I don’t remember it ever being explicitly stated, no. But it does seem a fair assumption.

I'd settle for being someone's trophy consort.

Yeah, to be fair, being someones trophy consort seems like a lot less work than having a trophy consort, because that means you actually have to rule something, and ruling the Dornish, for all their ability to unify against a common foe, must be like herding cats.

I have a very serious topic for everyone: Just how big are Daemon Sands balls?

I mean, first when he’s fourteen, for fuck’s sake, he tells a guy who can have people whipped for sitting down out of turn that he had sex with his daughter (according to that App, it was Arianne who told Doran, but I think that makes him more brave not less since he couldn’t even rely on Doran’s shock to shield him.) and that he wants to marry her and skrew Dornish Spouse Snobbery.

Then there’s the fact that he seemingly went behind her back to do it. I doubt this pleased the Princess of Teenaged Angst.

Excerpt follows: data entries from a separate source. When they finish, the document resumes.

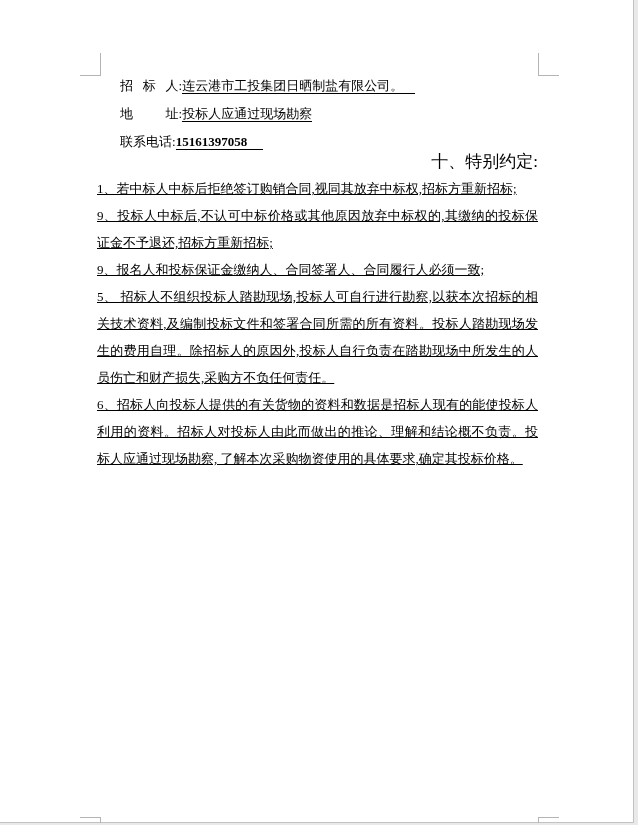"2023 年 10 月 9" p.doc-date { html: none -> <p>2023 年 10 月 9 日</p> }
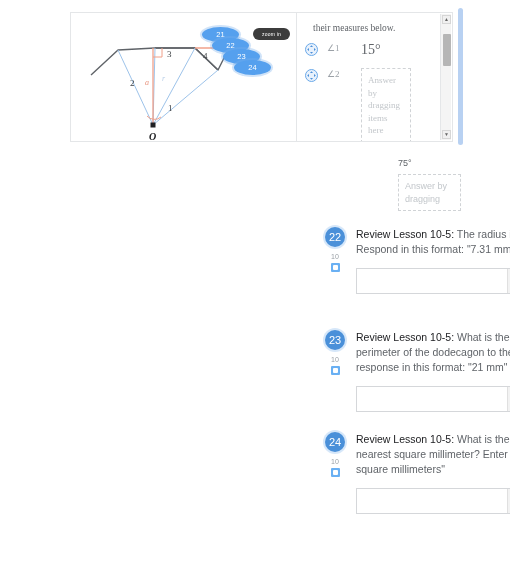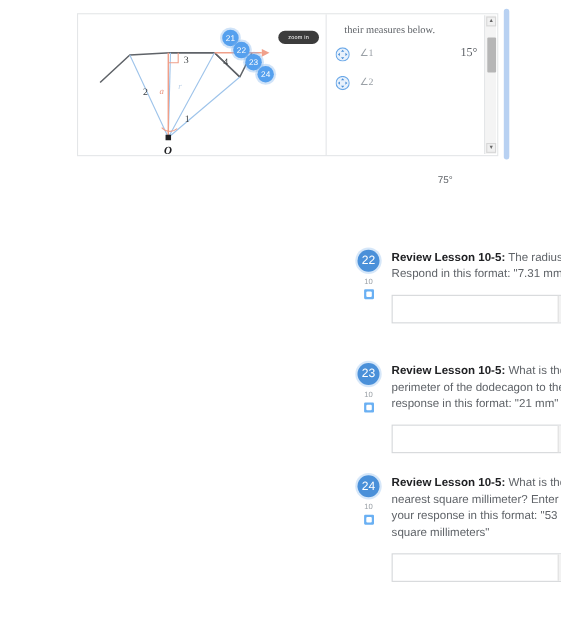"21" .drag-badge { width: 15px -> 37px }
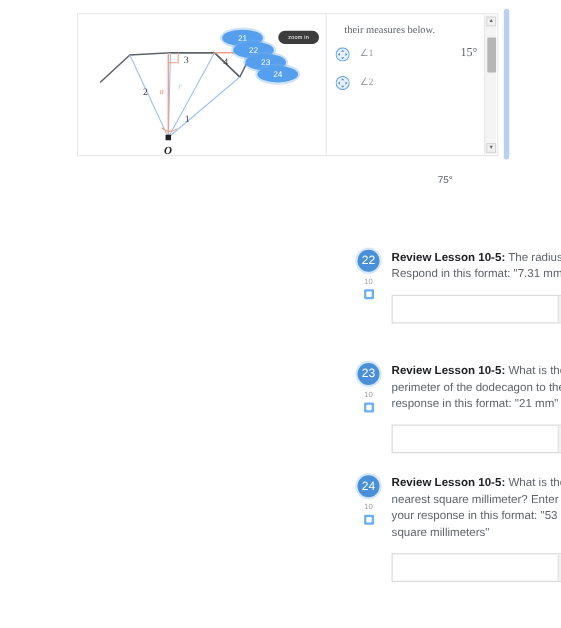"15°" .angle-value { font-size: 11px -> 14px; text-align: right -> none }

Then he spends nine years developing a reputation that was badass enough that apparently people are not in the habit of questioning him about his sexual relationships.

Then he goes and yells at the Prince of Dorne and DEMANDS, not begs, petitions, or asks, DEMANDS that he release three known rabble rousers.

And then, to top it all, he goes and used the “c” word in front of a princess of Dorne. Remember the huge deal Rohanne Webber made of the fact that Dunk said “pissing” in front of her? Well Daemon doesn’t care! Daemon’s like a Dornish Honey Badger, if he wants to say “cunt” he will. He’s lucky she didn’t throw him off the battlements into the sea, let alone slap him.

So how huge are his balls? Are they the size of the Reach, or the size of the North?